If we can’t see them we can’t accept them. But how do you know whether it really is an offer?
The answer is simple. A good offer will always make you feel more alive.
It will also often make you feel a little nervous because an offer almost always has an edge that challenges the status quo.
This ‘edge’ and the way we respond to this edge is the number one reason that we stay stuck. The discomfort of the unfamiliar feelings and the uncertainty often prompt us to stay in our comfort zone. This means nothing can change.
It’s not that we shouldn’t stay in our comfort zone, it’s just that if it is a completely unconscious choice then over time we will start to lose touch with our inspiration and creativity.
This is how we become jaded and world-weary. We have closed down to possibility.
But as we become more conscious of offers and the edge they create, we get to explore what it’s like to feel more alive. Then we are in a position of choice and better able to introduce lasting change if we want to.
~ An experimental attitude is key ~
As we start to notice more offers we then have to start taking them. This is made much easier with an experimental attitude.
We can be pretty sure of the outcome if we stay in our comfort zone. But we don’t know what is going to happen when we take an offer. This is why it is so enlivening.
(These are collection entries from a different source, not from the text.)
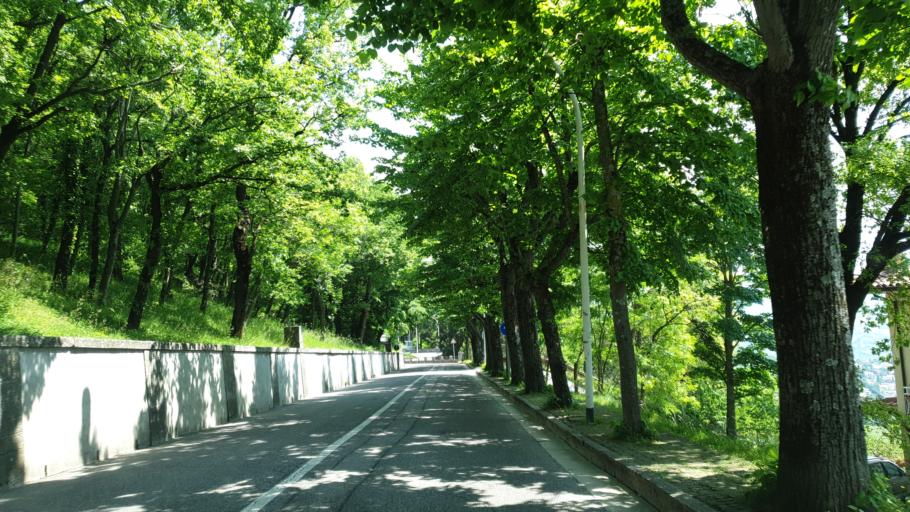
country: SM
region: San Marino
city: San Marino
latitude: 43.9310
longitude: 12.4504
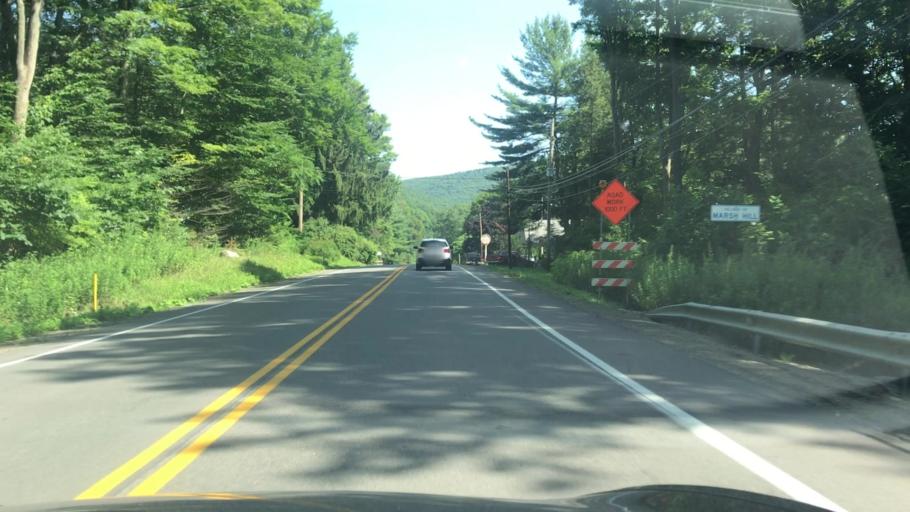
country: US
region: Pennsylvania
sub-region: Lycoming County
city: Kenmar
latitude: 41.4725
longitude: -76.9810
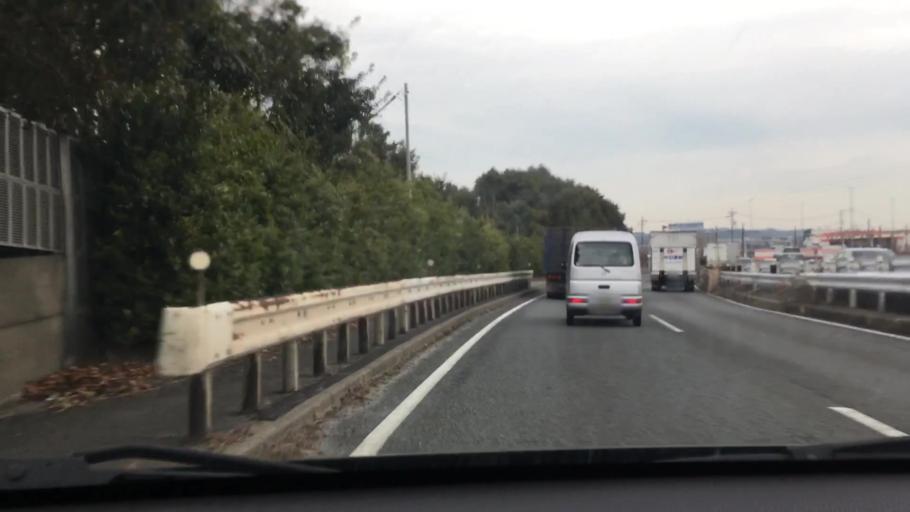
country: JP
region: Mie
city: Suzuka
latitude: 34.8899
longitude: 136.5335
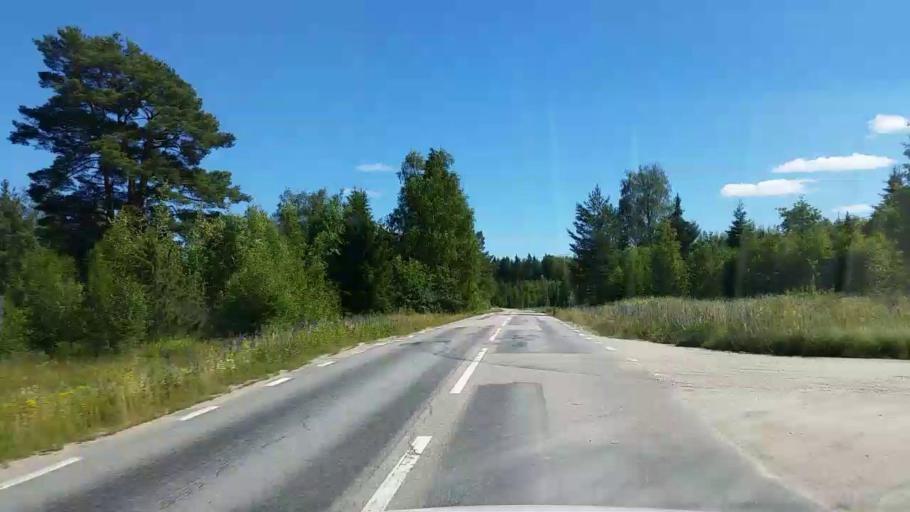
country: SE
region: Gaevleborg
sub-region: Ovanakers Kommun
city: Edsbyn
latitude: 61.3303
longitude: 15.8360
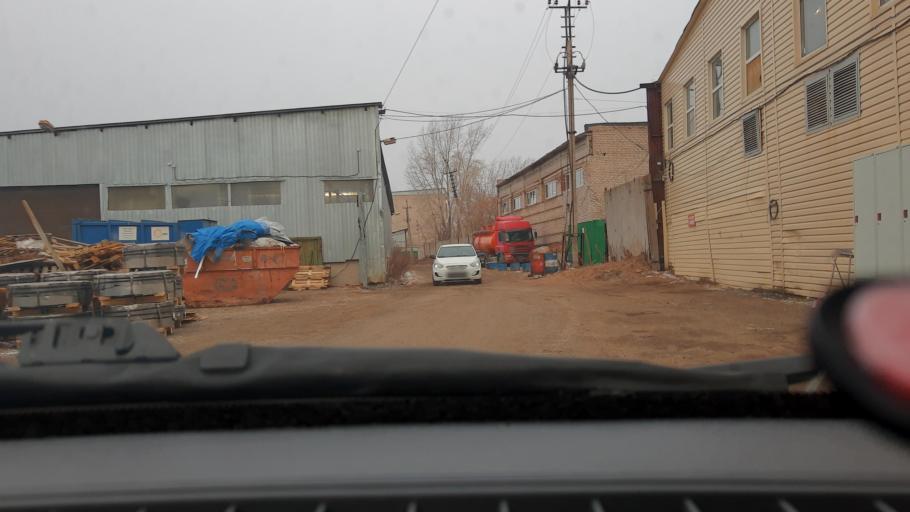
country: RU
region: Bashkortostan
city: Ufa
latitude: 54.7503
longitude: 55.9124
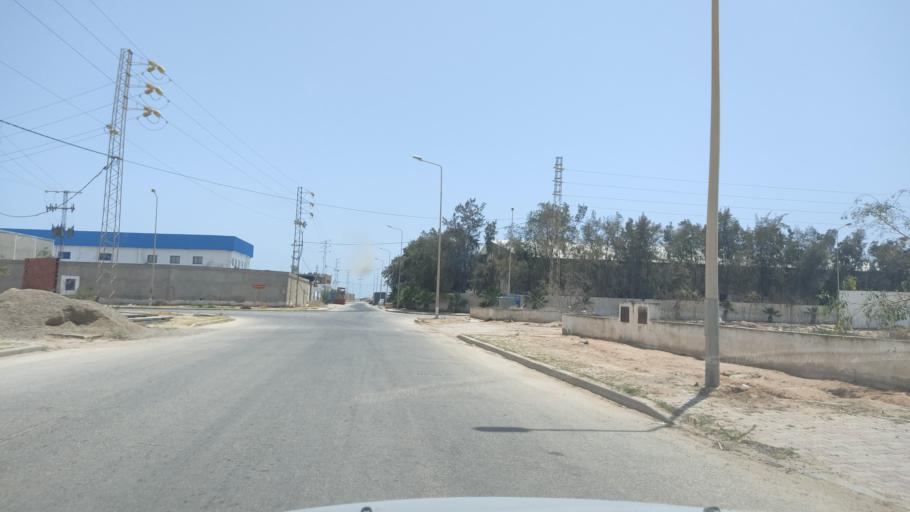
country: TN
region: Safaqis
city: Sfax
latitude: 34.6621
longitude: 10.6977
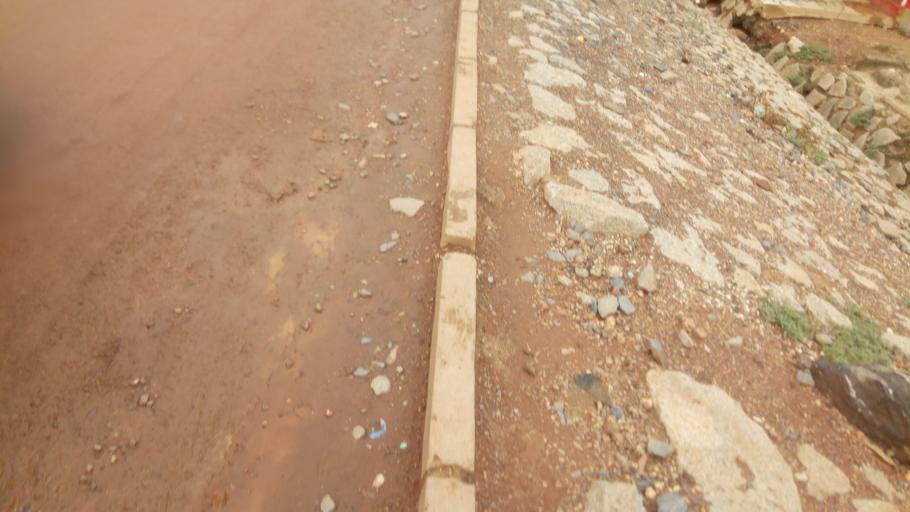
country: GH
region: Ashanti
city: Obuasi
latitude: 6.2108
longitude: -1.6903
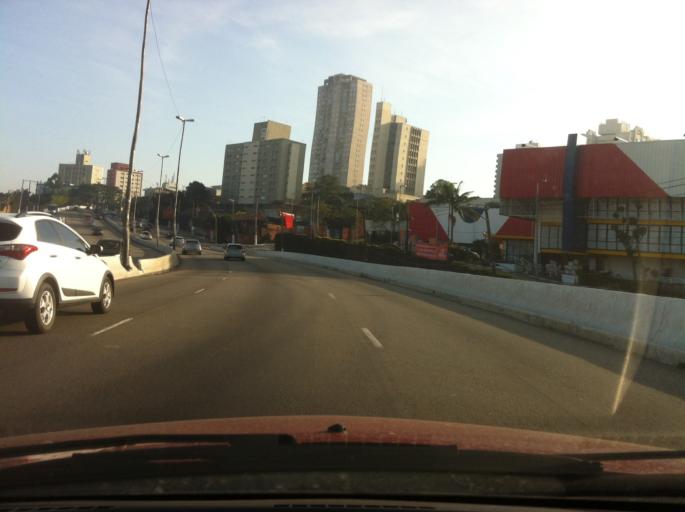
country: BR
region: Sao Paulo
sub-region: Diadema
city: Diadema
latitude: -23.6431
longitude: -46.6723
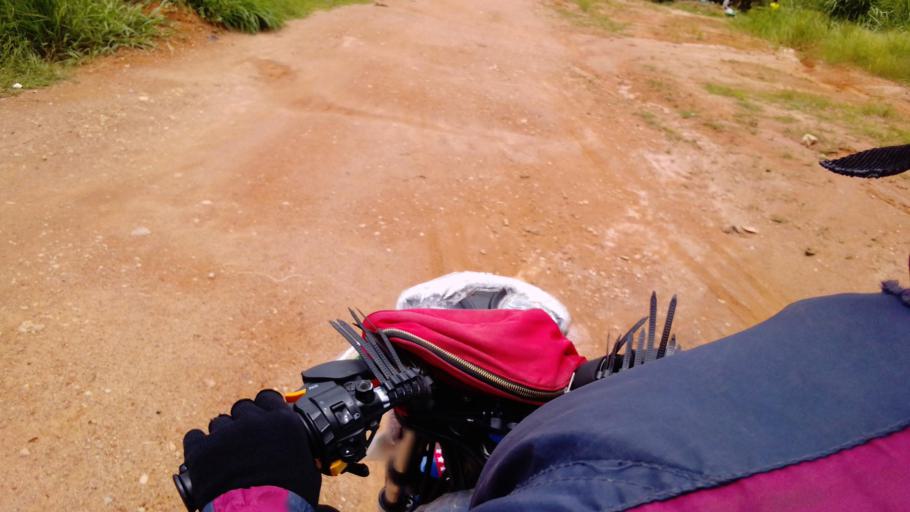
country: SL
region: Eastern Province
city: Koidu
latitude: 8.6788
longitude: -10.9552
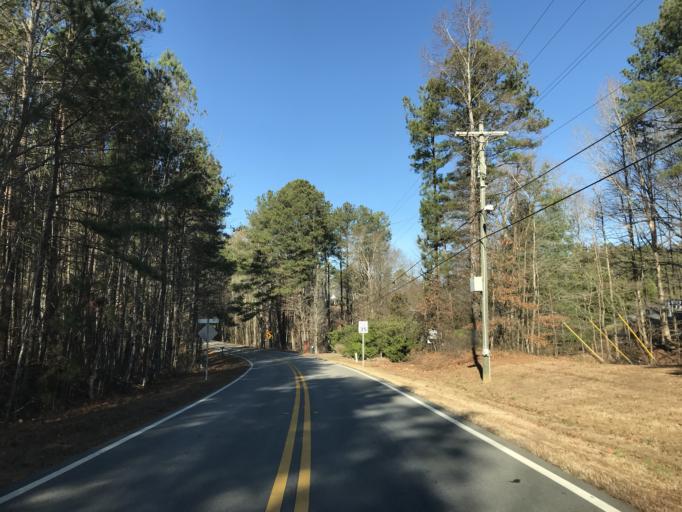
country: US
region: Georgia
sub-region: Paulding County
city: Dallas
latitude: 33.9819
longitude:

But because we don’t know how it will turn out we have to be prepared to fail.
Unfortunately many of us have tendencies towards perfectionism. This is a great way to trick ourselves into staying in our comfort zone and avoiding risk.
The only way out is to become conscious of when we’re falling into this trap and the easiest way to do this is to start to fail regularly.
Agonising though it can be to fail, the sense of freedom it brings is nothing short of miraculous.
~ Being prepared to fail is the door way to aliveness ~
This because without the risk of failure there can be no play, no discovery and minimal aliveness.
When we take the offer and are prepared to fail suddenly whole new worlds open up.
This is probably the cheapest, most available way that we can enrich our lives and re-discover our aliveness.
Think about your current situation or the look around the room you are in. Is there an offer that you’re missing right now? What would it be like to take it and just say ‘yes and…’?